More interestingly, what about little phrases and idioms unique to a group or place and what they symbolise? One of my favourite idioms (if only for the dramatics usually accompanying it) comes, like me, from Ireland: “there’ll be wigs on the green”. It essentially means trouble is on its way. But my mother told me after I’d learnt a bit more about my heritage, that it specifically referred to a battle in which the wigwearing English had been (for the meantime) defeated. A quick google reveals that this might not have actually happened, but it forms a Romantic image nonetheless. While I have only inherited a spattering of Irish language phrases here and there, it’s through idioms and slang – as with language users the world over – that I keep a linguistic inheritance and share a culture which shapes my identity.

It is for these reasons, then, that our language is so crucial as a part of our national and personal identity. It provides nuances and records of our histories. Living in Wales has shown me how much the preservation of dying languages matters to so many and so much. On match days, the phrase “cymru am byth” is seen and heard being used by Welsh supporters, regardless of how much Welsh they can actually speak. It unites them and marks them out from the rest of the Anglophonic island they live on. There certainly isn’t an English rugby equivalent, and there doesn’t need to be. England’s identity hasn’t been challenged in the way that Wales’ has. Like many nations colonised by England, this pride comes in response to a history where Welsh-speaking itself was punished by teachers in schools. By inheriting the language (or lack thereof) we also inherit this history of oppression by the English. While traipsing through the ropes of Anglo-Saxon in a tute, I was shocked to find out that the very word “Welsh” derives from an Old English word for both “foreigner” and “slave”. Despite this, and despite being a non-Welsh speaking myself, the effects of the Welsh language upon vernacular in Wales is everywhere – from listening to exasperated teacher’s exclaim “ych-a-fi” (meaning “that’s disgusting” or just simply “ew”) over scrappy homework submitted as close to the deadline as this article was or watching my immigrant mother codify road signs like araf. Seeing this and hearing this around me every day made me aware of the cultural inheritance, even in a diluted form., that I’ve inherited.

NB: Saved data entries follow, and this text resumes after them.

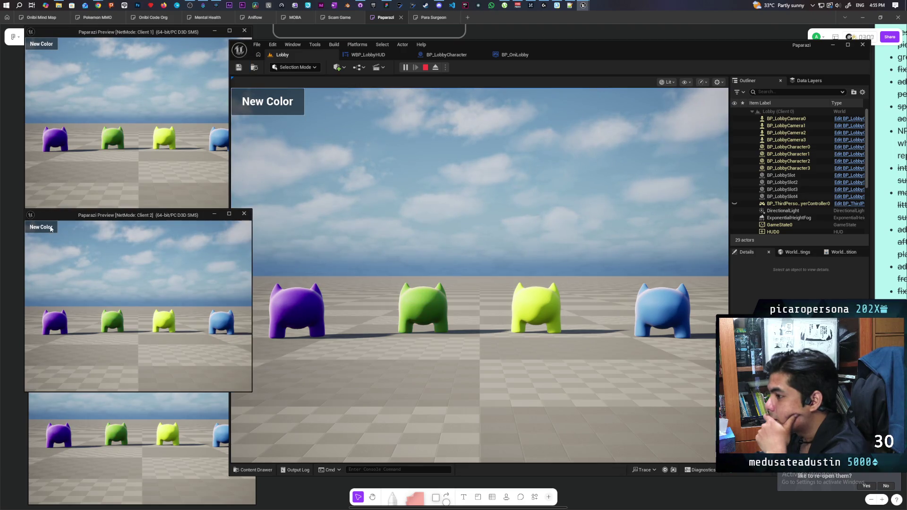
click(49, 231)
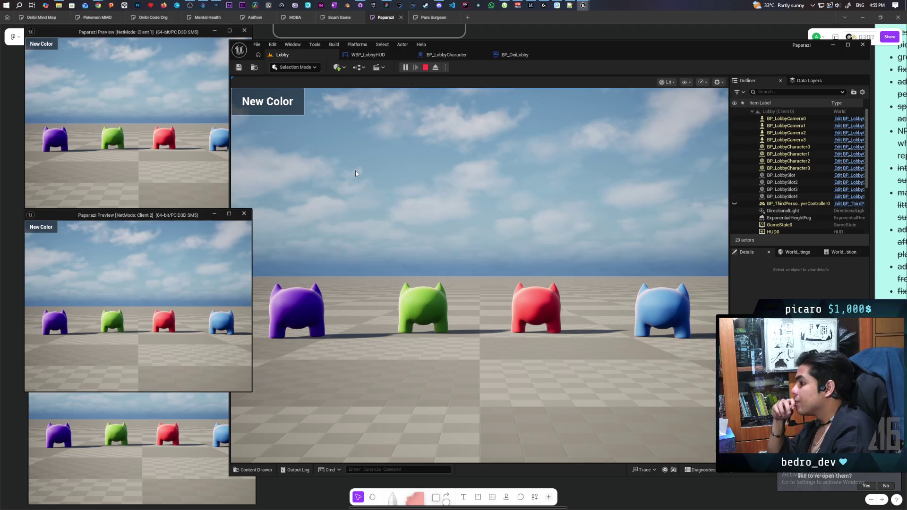
key(Escape)
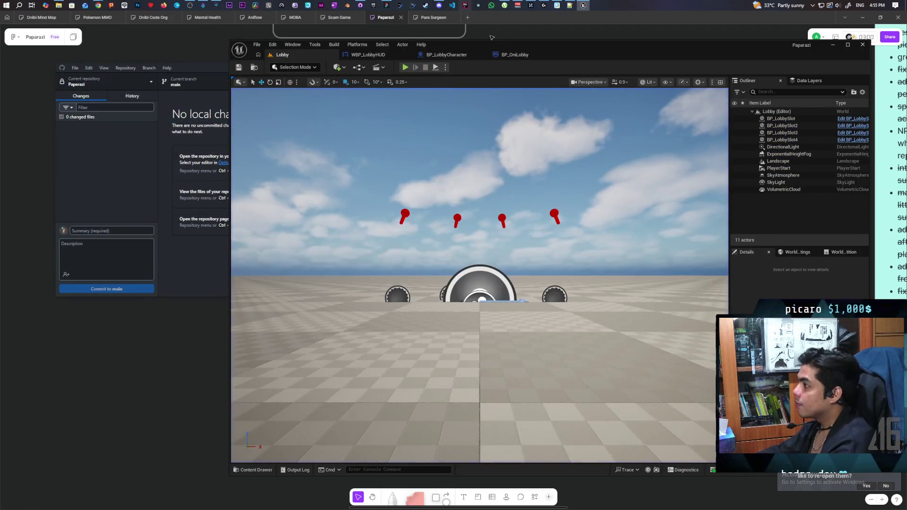
click(453, 55)
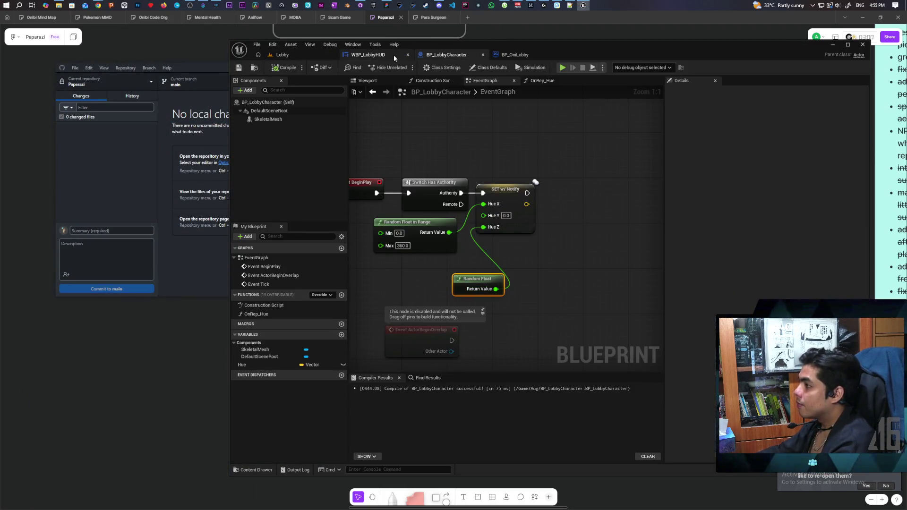
In BP_LobbyCharacter's OnRep_Hue graph, set HSV G saturation to 0.5 and compile
click(388, 55)
click(444, 56)
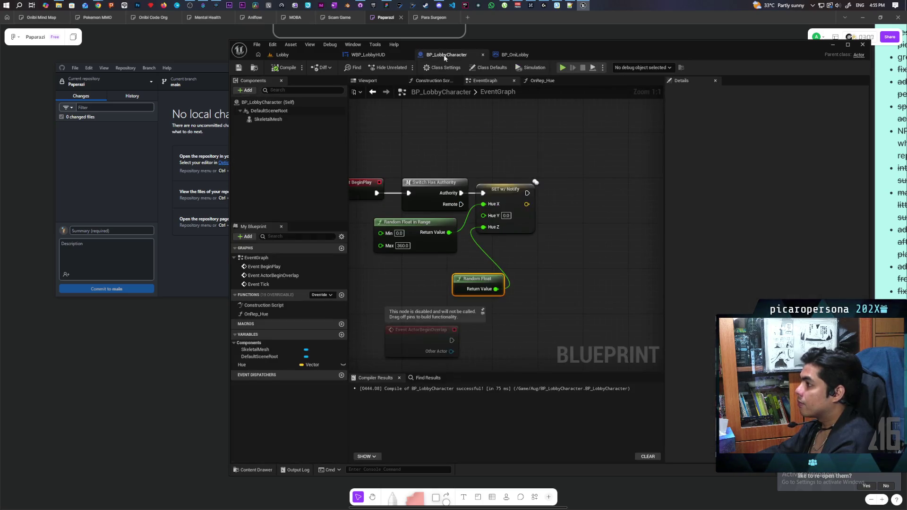
click(542, 80)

But on a less oppressed note, what about the way that our own Oxford language has been created trhough the university’s history? If you mention a “tute” to a friend at another uni, you’ll be met with confused stares, and then probably have the piss taken out of you. Let’s not even get into a “plodge” and the uniquely Oxbridge things which go on in there (from porters to pidges). While we aren’t quite the only place where one can find a punt, we are one of the few places where virtually everyone knows what one is and the ultimate form of procrastination they represent. Bop for most can mean a lot of things from a bash, bounce or boogie. Only here are evening of drunken hijinks to a noughties soundtrack brought immediately to mind. Bod is paired with hot rather than card. A collection is something which happens at church, not at the beginning of term. Trinity for the rest of the world is God the father, son and spirit. Hilary is usually followed by Clinton not term and Michaelmas is pronounced in any number of ways. Just look at the centuryold linguistic heritage which we’ve absorbed by the end of freshers without even thinking. While this does bring us together, it also gives off the impression of something cultish and certainly, that verb-du-jour, elitist….

But what’s to be done about this? Should we stop using the word “Welsh” because of what it once meant? Out of shame of the British Empire, should we discontinue calling our nan’s house a bungalow? Are we being elitist by knowing what sub fusc is? But rather than actual theft, the fact that our whorish language (or other countries’ more prudish ones) totally reflects where it’s come from is only natural. Just like everyone and everything else. To strip a language of words or phrases that it’s picked up along the way reduces it and its speakers sense of identity and what we can actually do with it in a very 1984-esque manner.

Equally, language is above all a way to connect to our community and create a distinct identity for it. It’s a social bond.